------ Kutipan Teks ------

Selain di Kali Gendol, jarak yang cukup jauh untuk kawasan rawan bencana (KRB) III tersebut adalah di Kali Putih yang berada di sisi barat yaitu sejauh 12 km, juga didasarkan pada jarak luncuran awan panas yang menjadi bahaya primer letusan Gunung Merapi.

Sedangkan di tempat lainnya, Subandrio mengatakan, bahwa jarak KRB III terbaru tersebut hampir sama dengan peta sebelumnya yaitu berjarak enam hingga tujuh kilometer.

Peta kawasan rawan bencana tersebut kemudian akan disosialisasikan kepada pemerintah daerah di empat kabupaten yaitu Sleman di Provinsi DIY dan di Klaten, Boyolali serta Magelang di Provinsi Jawa Tengah.

"Rabu (19/1) kami akan melakukan sosialisasi tentang kawasan rawan bencana Merapi di Kabupaten Sleman. Untuk kabupaten lainnya menyusul," katanya.

Sementara itu, KRB II adalah wilayah yang berada di perluasan sejauh dua hingga tiga kilometer dari batas KRB III.

Peta KRB Merapi itu dicetak oleh BPPTK Yogyakarta dengan skala 1:50.000, sehingga perlu dilengkapi dengan peta operasional lain dengan skala yang lebih besar agar bisa menampilkan detil yang lebih banyak.

------ Daftar Bahan ------

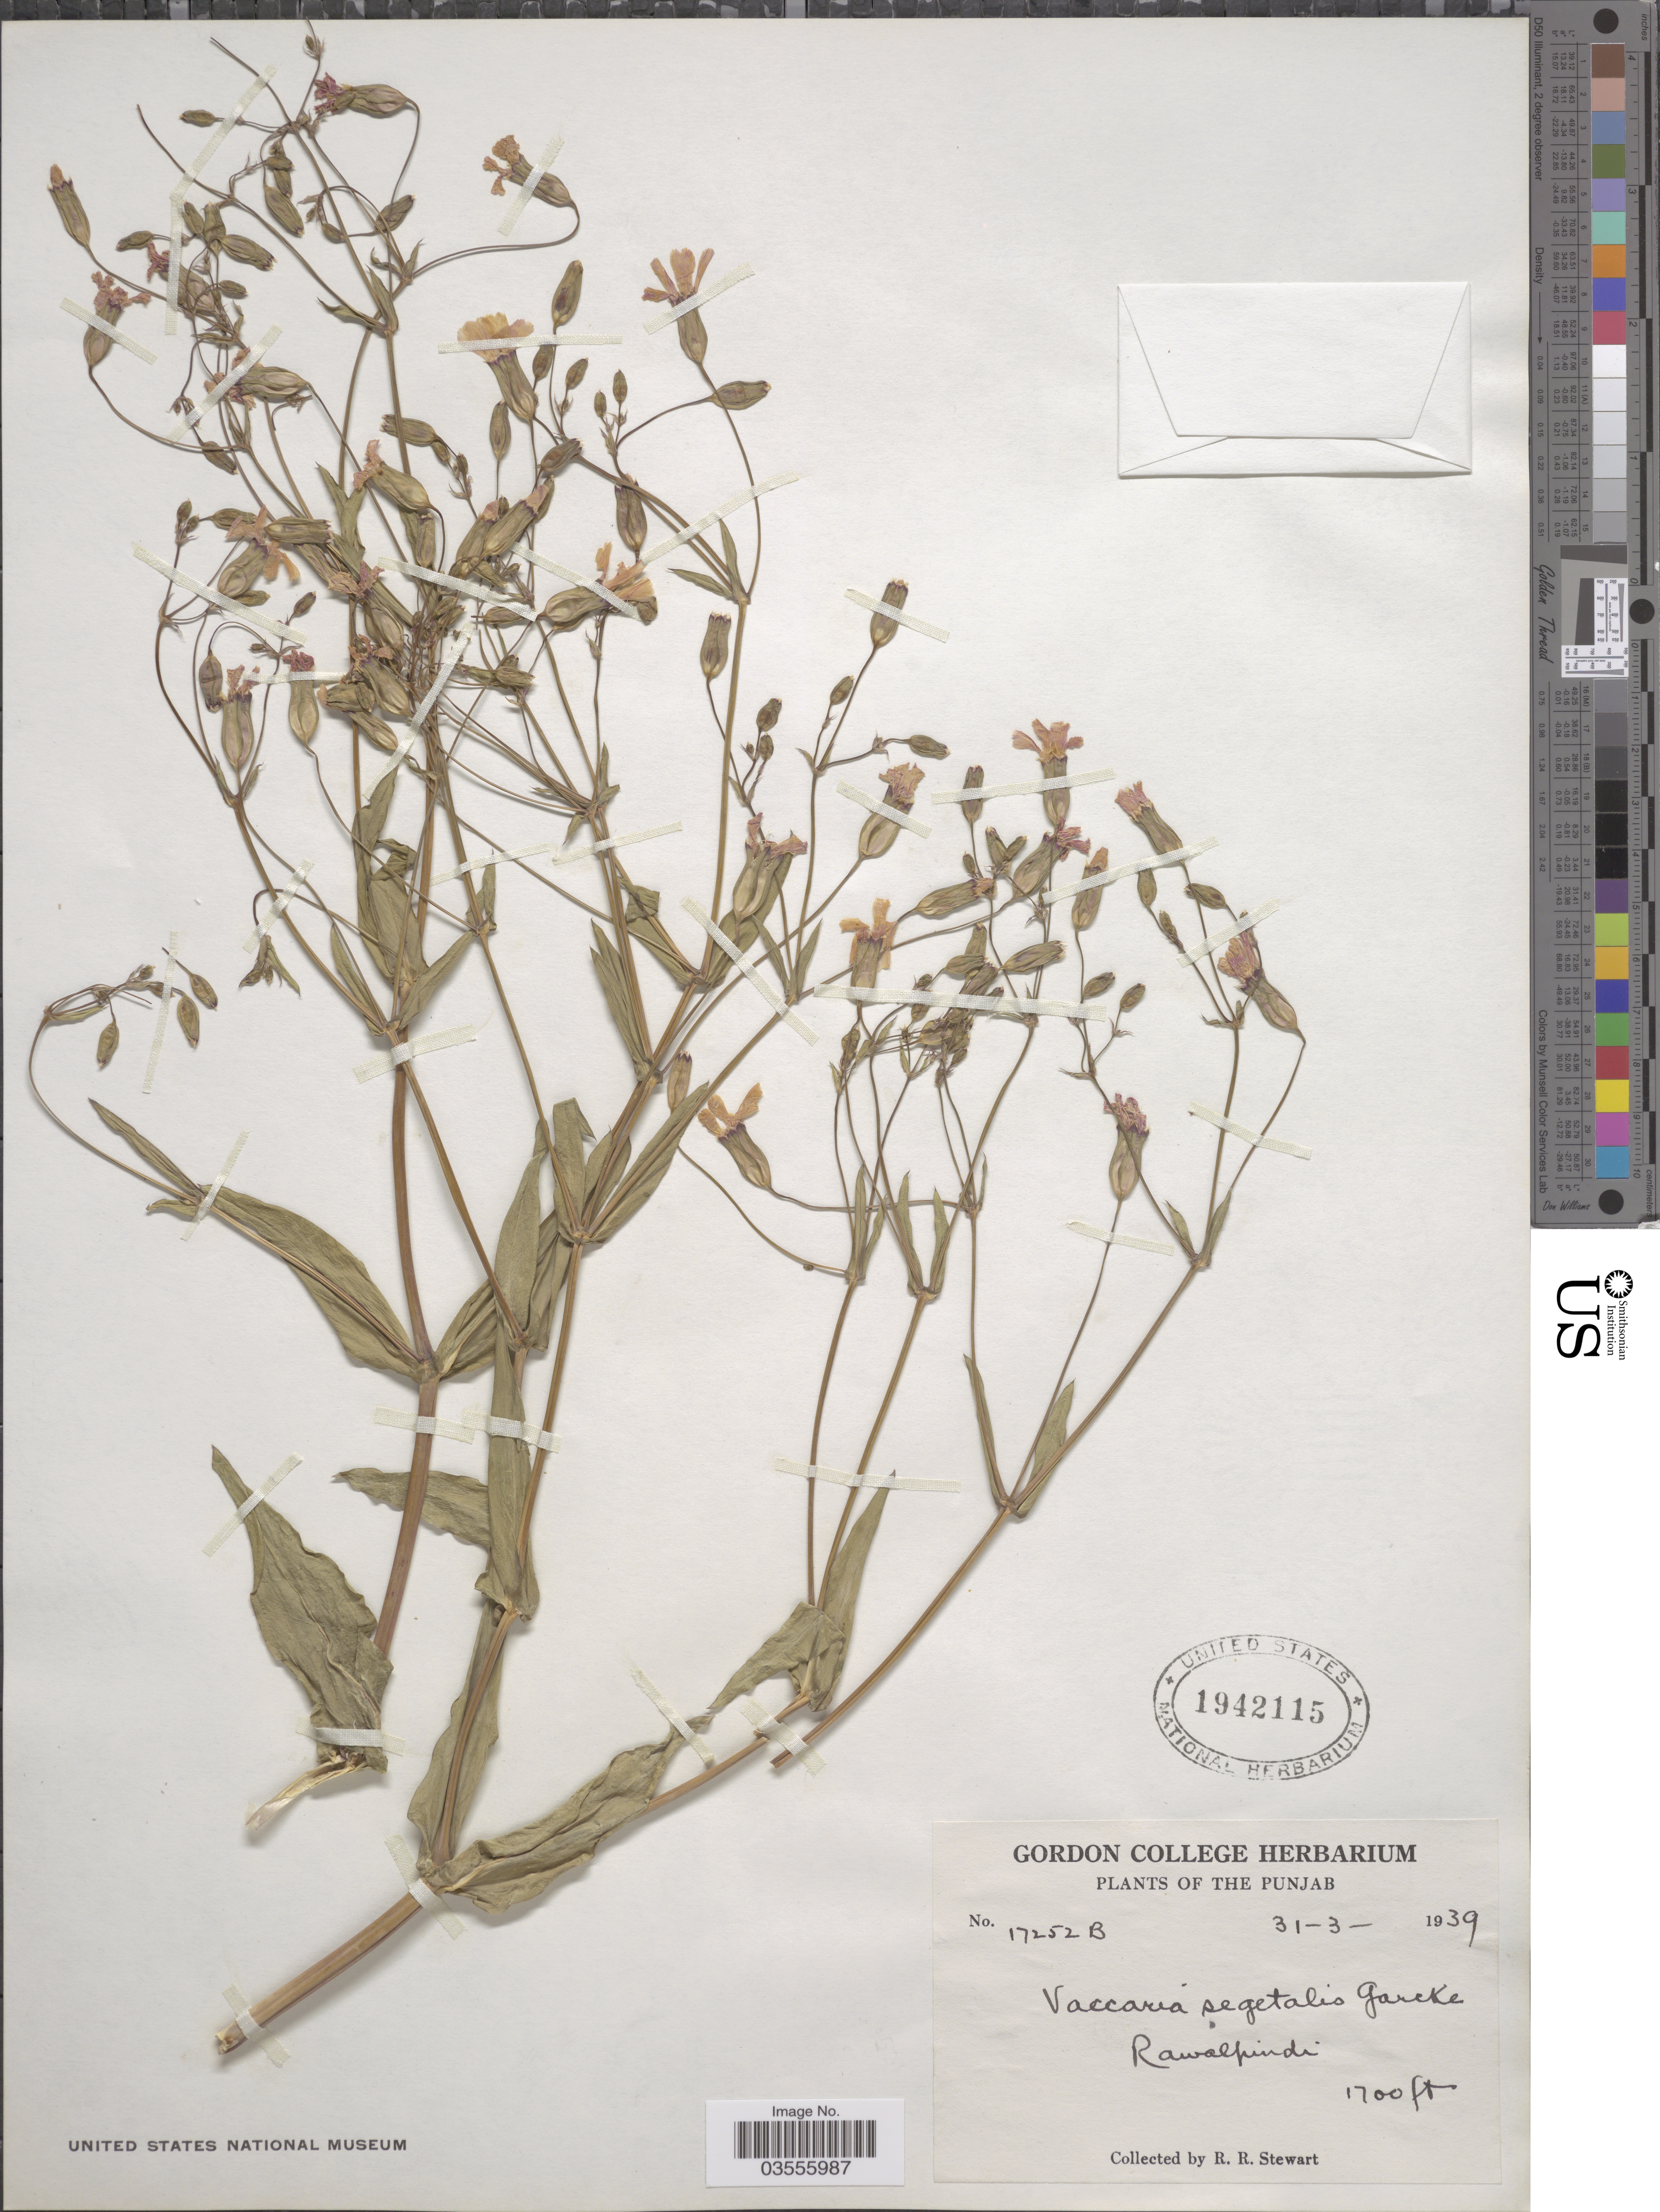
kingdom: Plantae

------

*Soal Latihan A*: Menurut kutipan tentang peta kawasan rawan bencana Merapi, berapakah skala peta KRB Merapi yang dicetak oleh BPPTK Yogyakarta?
*Soal Latihan B*: Tentukan apakah setiap pernyataan berikut sesuai dengan kutipan tentang peta kawasan rawan bencana Merapi, dengan menjawab ya atau tidak disertai kata-kata penentu dari kutipan tersebut: (i) KRB III di Kali Putih berjarak 12 km; (ii) sosialisasi peta hanya akan dilakukan di Kabupaten Sleman; (iii) KRB II merupakan perluasan sejauh lima kilometer dari batas KRB III.
*Soal Latihan C*: Lanjutkan kutipan tentang peta kawasan rawan bencana Merapi, dimulai setelah kalimat terakhirnya.
Daftar tersebut tidak berkaitan dengan kutipan tentang peta kawasan rawan bencana Merapi.

*Jawaban Tertulis A*: Peta tersebut dicetak dengan skala 1:50.000.

*Jawaban Tertulis B*:
(i) Ya: "di Kali Putih yang berada di sisi barat yaitu sejauh 12 km".
(ii) Tidak: "Untuk kabupaten lainnya menyusul".
(iii) Tidak: "sejauh dua hingga tiga kilometer dari batas KRB III".

*Jawaban Tertulis C*:
BPPTK merekomendasikan wilayah-wilayah yang masuk dalam KRB III tersebut tidak dipergunakan untuk permukiman, namun masih dapat digunakan sebagai daerah budi daya seperti pertanian.

Di Kabupaten Sleman, wilayah yang masuk dalam KRB III di antaranya delapan dusun di Kecamatan Cangkringan dan Kecamatan Ngemplak.

"Kami hanya merekomendasikan, keputusan pelaksanaannya dilakukan oleh pemerintah daerah setempat," katanya.

Gunung Merapi saat ini status aktivitas vulkaniknya masih "waspada" atau level dua, karena masih terjadi aktivitas seismik seperti gempa vulkanik yang rata-rata terjadi kurang dari satu kali dalam sehari, dan gempa "multiphase" 30 kali dalam sehari.

"Status belum akan diturunkan menjadi aktif normal, karena masih ada bahaya sekunder, yaitu banjir lahar dingin. Jika diturunkan, nanti justru tidak terkendali. Status dipertahankan agar masyarakat tetap waspada," katanya.



Aset warga Merapi

Camat Cangkringan, Kabupaten Sleman, Samsul Bakri berpendapat sebaiknya pemerintah membeli aset milik warga kawasan Gunung Merapi yang masuk dalam peta rawan bencana untuk meminimalkan masalah jika mereka harus direlokasi.

"Secara pribadi kami setuju bila masyarakat tidak lagi tinggal di lokasi rawan bencana, sehingga mereka sebaiknya direlokasi. Namun persoalannya tidak semudah itu, karena tidak semua warga tersebut mempunyai aset lain, selain tanah mereka yang masuk dalam lokasi rawan bencana sehingga mungkin bisa dipikirkan, bagaimana kalau pemerintah membeli aset tersebut," katanya di Kinahrejo, Cangkringan, Selasa.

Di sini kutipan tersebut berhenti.